In recent years, there has been an active attempt to introduce an artificial membrane into damaged periodontal tissue in order to promote the healing of the damaged tissue, induce the restoration of complete periodontal tissue, improve the result of bone grafting and induce the production of new periodontal bone. The membrane that is used in this technology isolates and blocks the damaged site from the surrounding connective tissue to produce new periodontal bone and periodontal ligament tissue so that the regeneration of periodontal tissue can smoothly occur. In other words, the damaged site is blocked from the surrounding environment by the membrane so that gingival fibroblasts cannot invade the damaged site, and cells in the tissue, which has the ability to regenerate bone and a periodontal ligament, can regenerate new periodontal tissue without interference.
In addition, because bone damage caused by various diseases or trauma has an important influence on human movement, a treatment is required, which can maintain the continuity of the skeletal system and mechanically support the body.
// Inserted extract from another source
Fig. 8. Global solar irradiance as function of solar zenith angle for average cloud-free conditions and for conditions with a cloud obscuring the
Currently, bone regeneration or bone replacement treatments are frequently being performed, but have many problems.
Previously, non-degradable materials such as polytetrafluoroethylene, cellulose acetate, silicone rubber and polyurethane were used as the membrane. However, a membrane made of a non-degradable material has low biocompatibility, and for this reason, secondary surgery is required to remove the membrane after production of periodontal bone, and in this procedure, unnecessary inflammation or tissue necrosis can occur.
Recently, studies on the use of biodegradable polymers such as aliphatic polyester or collagen have been reported. It has also been reported that the use of a biodegradable membrane eliminates the need for secondary surgery for removing the membrane and has no significant difference from the use of a membrane made of a non-degradable material in tissue regeneration. However, in the case of a membrane made of aliphatic polyester, acidic degradation products can cause an inflammatory reaction in the grafted site. Thus, there was a report on the use of a membrane made of collagen, which forms a great part of bone tissue protein, in clinical trials.
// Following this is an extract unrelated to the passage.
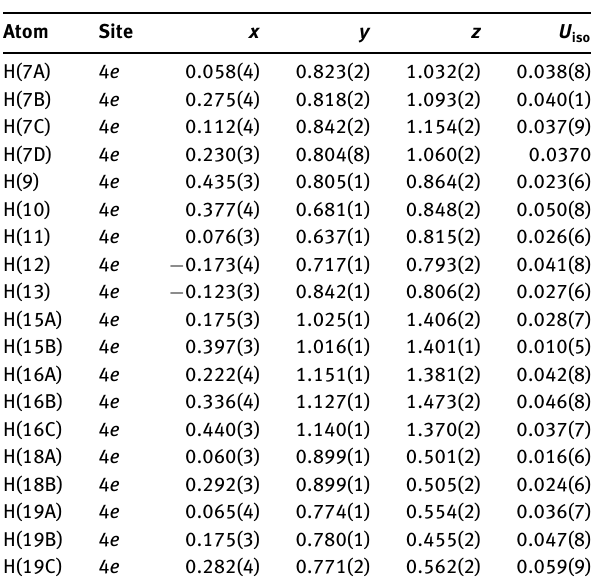
Table 2: Fractional atomic coordinates and isotropic or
In the prior art, Korean Patent Laid-Open Publication No. 2003-002224 discloses a membrane for inducing tissue regeneration, which is prepared from the natural polymer chitosan and a synthetic biodegradable polymer. Herein, the membrane is prepared by applying a biodegradable polymer solution to a nonwoven fabric made of chitosan to form a polymer film, and then laminating the nonwoven fabric made of chitosan on the polymer film, and thus there is a shortcoming in that the preparation process is complex. In addition, Korean Registration No. 0564366 discloses a membrane for tissue regeneration, which comprises a nonwoven nanofiber fabric, has a specific strength, biocompatibility and biodegradability, includes micropores whose pore size can be easily controlled, and can be prepared from a mixture of a natural polymer and a synthetic polymer by a simple process. However, such a conventional membrane for tissue regeneration has a drawback in that, because a tissue growth factor is physically mixed with this polymer membrane or scaffold, it is immediately released after being applied, making it difficult to maintain the effective concentration thereof during a treatment period.
In addition, there was a study on introducing tissue growth factors or extracellular matrix-derived substances into a membrane in order to improve the tissue regeneration ability of the membrane. Because these growth factors and substances are proteins, they should maintain their three-dimensional structure in order to maintain their activity. However, there is a shortcoming in that most of these growth factors and extracellular matrix-derived substances are susceptible to temperature, and thus are likely to be unstable in vivo.
Thus, in order to obtain a desired therapeutic effect, tissue growth factors and extracellular matrix-derived substances should be administered at high doses, but in this case, side effects can occur. In order to overcome this problem, an attempt was made to introduce tissue growth factors inside or the surface of a membrane. However, if a tissue growth factor is physically adsorbed onto a membrane, the bonding thereof cannot be maintained for a long period of time, whereas if a tissue growth factor is covalently bonded to a membrane, the bonding thereof can be stably maintained for a long period of time using a crosslinking agent. However, in this case, there is a problem in that the crosslinking agent can result in the deformation of the three-dimensional structure of the tissue growth factor, resulting in a decrease in the activity of the tissue growth factor.
Accordingly, the present inventors have made extensive efforts to prepare a collagen membrane having antibacterial activity on the surface thereof, and as a result, have found that, when a fusion peptide consisting of an antibacterial peptide linked to a peptide having the ability to bind to collagen is bound to a collagen membrane, it can impart surface antibacterial activity to the membrane, thereby completing the present invention.